No Baixo Alentejo e Algarve foram descobertos vários vestígios arqueológicos que testemunham a existência de uma civilização detentora de escrita, adoptada antes da chegada dos fenícios, e que se teria desenvolvido entre o século VIII e o V a.C. A escrita que está presente nas lápides sepulcrais desta civilização e nas moedas de Salatia (Alcácer do Sal) e é datável na Primeira idade do Ferro, surgindo no sul de Portugal e estendendo-se até à zona de fronteira. As estelas mais antigas recuam até ao século VII a.C. e as mais recentes pertencem ao século IV. O período áureo desta civilização coincidiu com o florescimento do reino de Tartessos, algo a que não deverá ser alheio a intensa relação comercial e cultural existente entre os dois povos e que também teve uma escrita, que ao contrário do que sucede com a dos cónios, é hoje conhecida nas suas linhas gerais. Não é consensual a designação da primeira escrita na peninsula ibérica. Para muitos historiadores é a escrita do sudoeste (SO) ou sud-lusitana. Já os linguístas, utilizam as designações de escrita tartessica ou turdetana. Outros concordam com a designação de escrita cónia, por não estar limitada geograficamente, mas relacionada com o povo e a cultura que criou essa escrita. E, segundo Leite de Vascocelos com os nomes konii e Konni , que aparecem inscritos em várias estelas. A posição destes estudiosos deve-se á concordância das teorias-hipoteses históricas e modelos linguísticos actualmente aceites nos meios cientificos. Estas posições baseiam-se em evidências linguísticas. Só que até á data não foram encontrados dados arqueologicos evidentes, daí que investigadores duvidem da existência dos cónios, outros negam a existência de celtas na península. A localização provável de Conistorgis a sua principal cidade ou capital é a norte de Ossonoba (actual cidade de Faro). A cidade principal do país dos cónios era Conistorgis, que em língua cónia, significaria "Cidade Real", de acordo com Estrabão, que considerava a região celta. Foi destruída pelos lusitanos, por estes terem-se aliado aos romanos durante a conquista romana da Península Ibérica. A localização exacta desta cidade ainda não foi descoberta.



Aparentemente, antes da chegada dos romanos, os cónios eram monoteístas. O deus dos Cónios era Elohim, segundo uma estela que se encontra presentemente no Museu de Évora. O Sudoeste na Idade do Ferro, desde o séc. VI a.C., apresenta um complexo de influências religiosas tartéssicas, gaditanas (bastante helenizadas) e célticas ou pré-celticas, correspondente a uma zona de grandes interacções culturais e movimentos de populações.
 
Como viviam os lusitanos?
Economia e Sociadade


A pecuária foi a grande fonte de riqueza gentílica dos Lusitanos. O mesmo podemos dizer a propósito dos seus vizinhos, os Vetões, e também daqueles a que genericamente chamam Celtiberos.

*DADOS APRESENTADOS*.

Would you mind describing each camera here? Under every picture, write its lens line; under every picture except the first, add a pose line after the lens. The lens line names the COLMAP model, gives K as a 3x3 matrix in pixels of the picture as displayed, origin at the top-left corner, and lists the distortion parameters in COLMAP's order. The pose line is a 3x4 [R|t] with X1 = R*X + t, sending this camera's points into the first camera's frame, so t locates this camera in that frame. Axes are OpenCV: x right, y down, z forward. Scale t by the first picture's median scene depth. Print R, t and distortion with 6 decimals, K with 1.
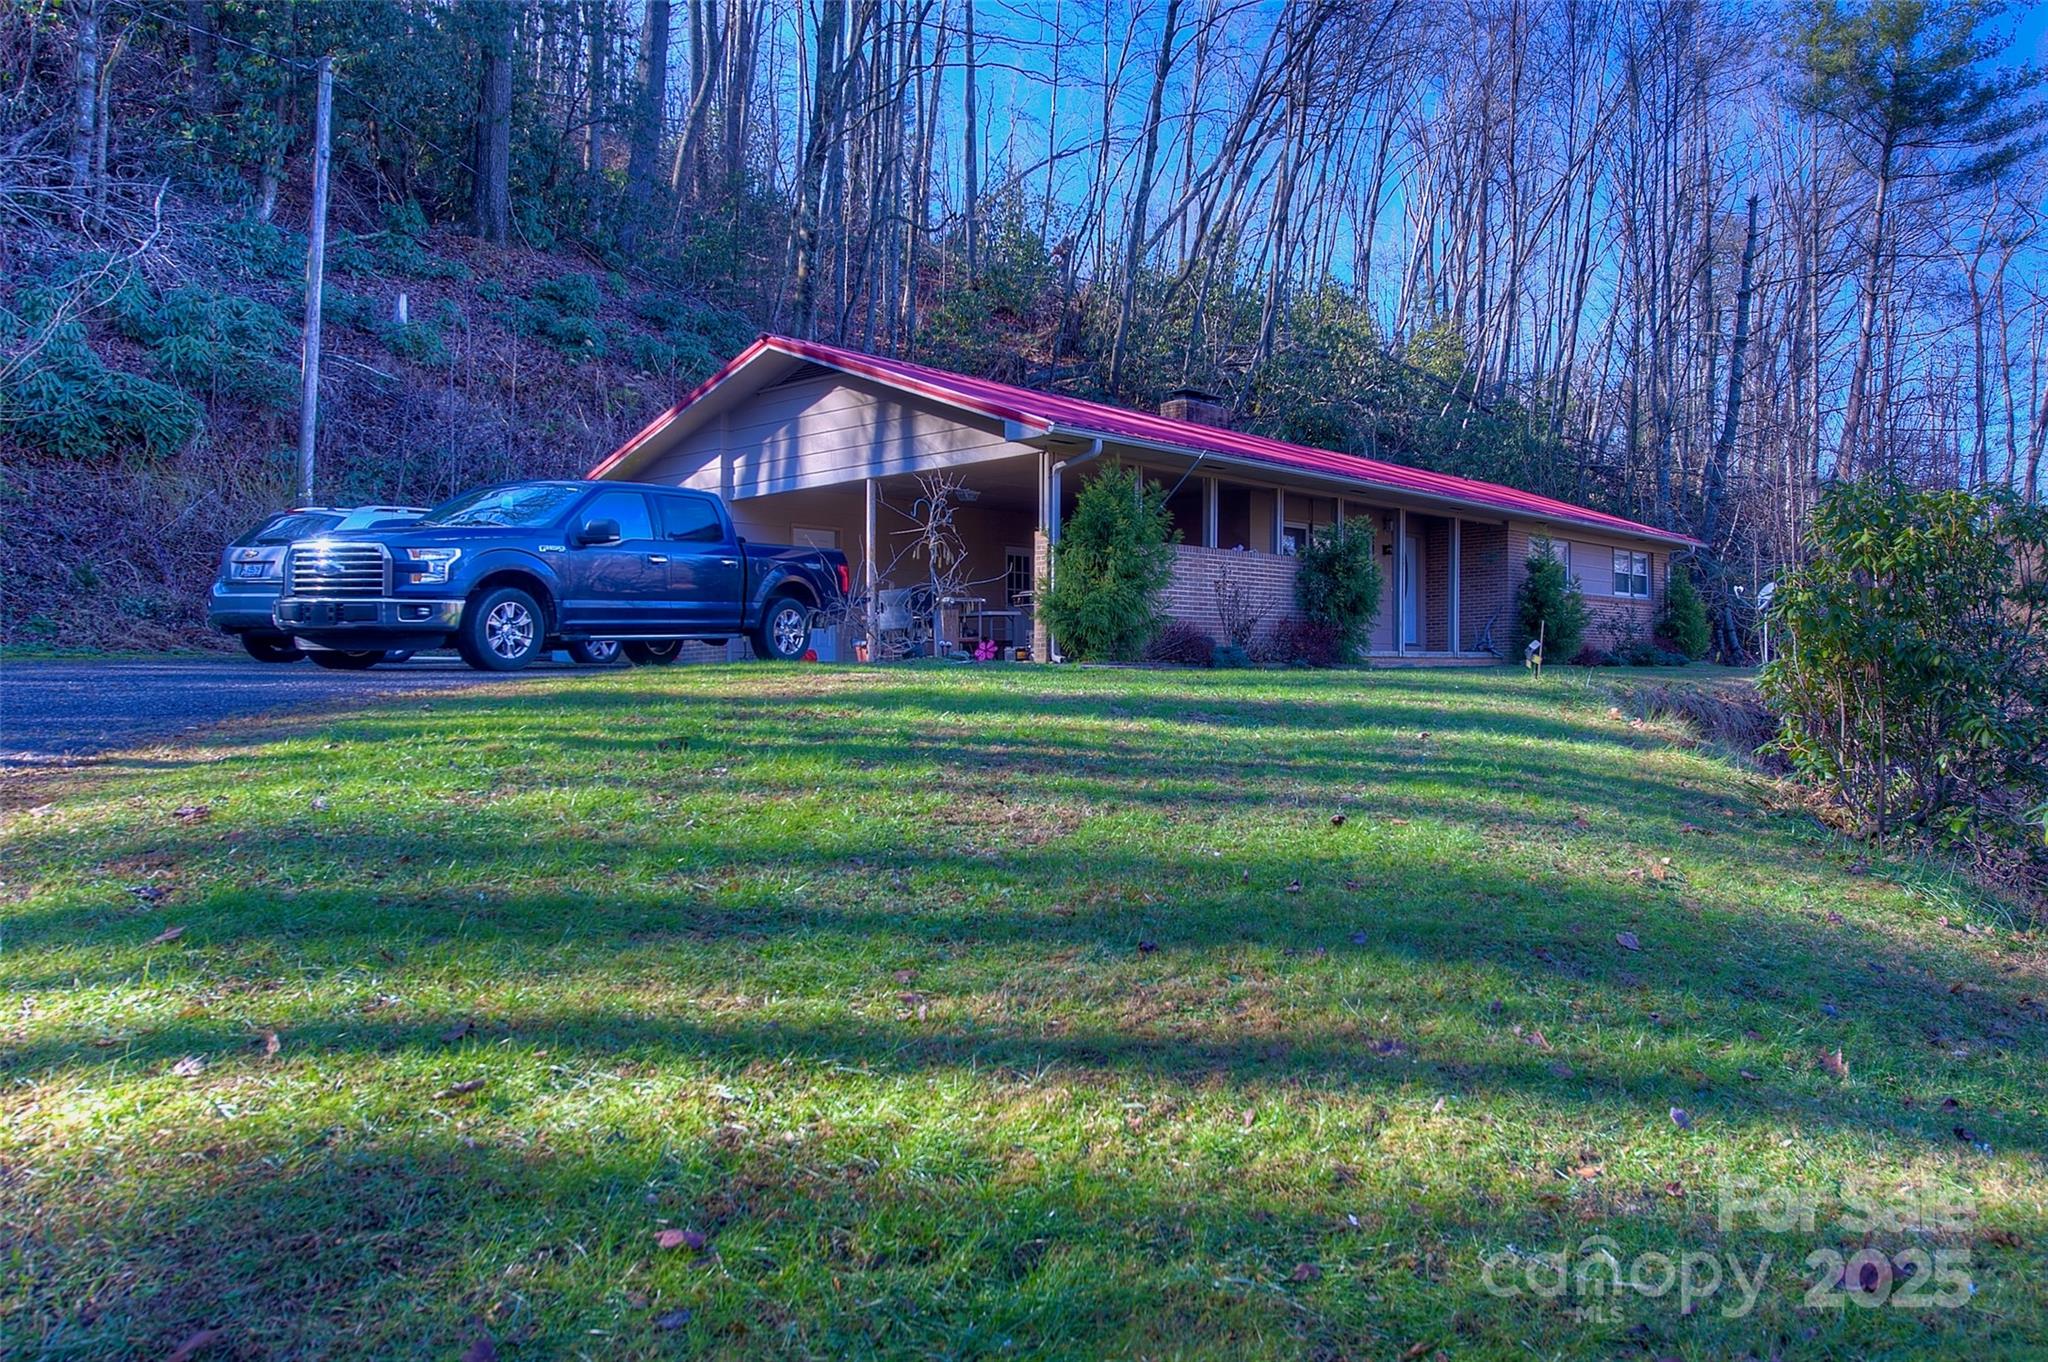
lens RADIAL K [[2995.4, 0, 1024.0], [0, 2995.4, 681.0], [0, 0, 1]] dist [0.053029, 0.020014]
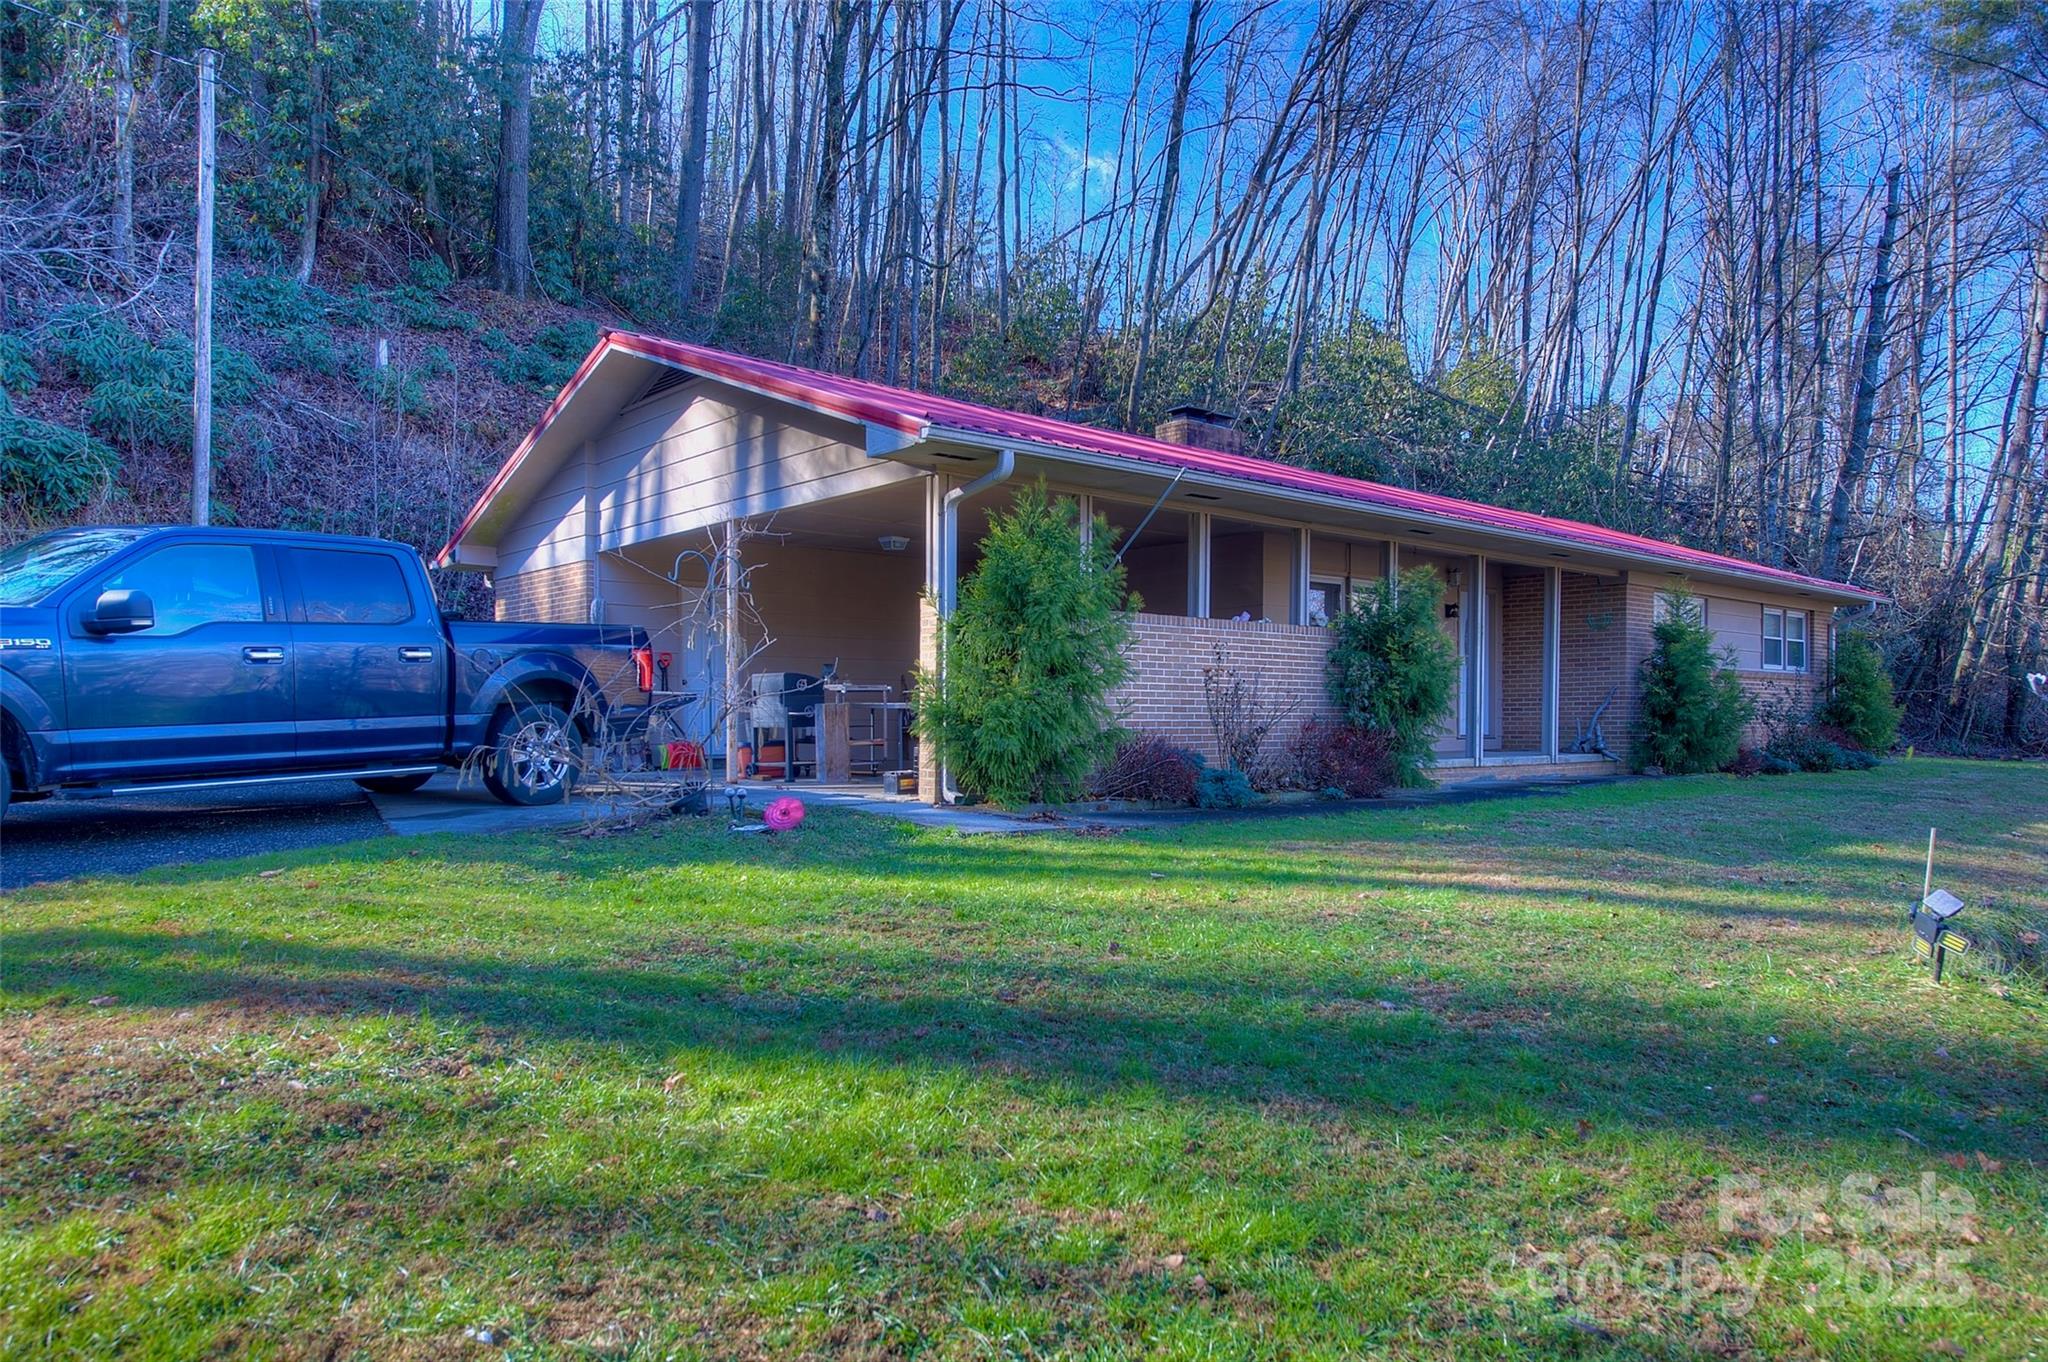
lens RADIAL K [[1352.8, 0, 1024.0], [0, 1352.8, 681.0], [0, 0, 1]] dist [0.004403, 0.006132]
pose [[0.992514, 0.002464, -0.122108, 0.057463], [0.002555, 0.999159, 0.040925, -0.040729], [0.122106, -0.040931, 0.991673, 0.660041]]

*LISTA DE TAREFAS*.
(a) Responda às perguntas abaixo com base no texto sobre os cónios e os lusitanos, uma resposta por linha.
(i) Em moedas de que cidade aparece a escrita desta civilização?
(ii) Segundo Estrabão, o que significaria Conistorgis em língua cónia?
(iii) Em que museu se encontra a estela que indica o deus dos cónios?
(b) Por favor, escreva a continuação do texto sobre os cónios e os lusitanos a partir da última frase apresentada.

*RESPOSTAS ÀS TAREFAS*.
(a)
(i) Salatia (Alcácer do Sal).
(ii) "Cidade Real".
(iii) No Museu de Évora.

(b)
Embora vivessem em regime de gentilidades, agrupadas em núcleos urbanos, os castros ou cividades, povoamento típico de uma comunidade pastoril, situados em montes defensáveis por natureza, não estavam num mundo fechado. O comércio, por troca directa ou mediante moeda-padrão, o gado, estabelecia relações entre as gentilidades, com os vizinhos e os colonizadores, fixos no sul e levante espanhol mediterrânico.



Temos de nos referir também aos povos da costa atlântica ocidental. A sua economia apoiava-se na pesca e na extracção de sal, que forneciam aos do interior. O peixe seco, fumado ou em salmoura “garum” cambiavam-no por produtos do interior. Políbio refere a pesca, quer a dos rios, quer a marítima, acentuando a diferença de preços em comparação com os do mediterrâneo, nas costas da Grécia e da Itália. Estrabão fala das ostras do Tejo e dos peixes que ali abundavam. Também no Douro havia grandes peixes que hoje se consideram extintos. As barragens mais prejudicaram a ecologia. O salmão e lampreia viviam em quantidade em alguns rios. Os peixes do Côa eram e são ainda dos mais saborosos, assim como as trutas do Mondego.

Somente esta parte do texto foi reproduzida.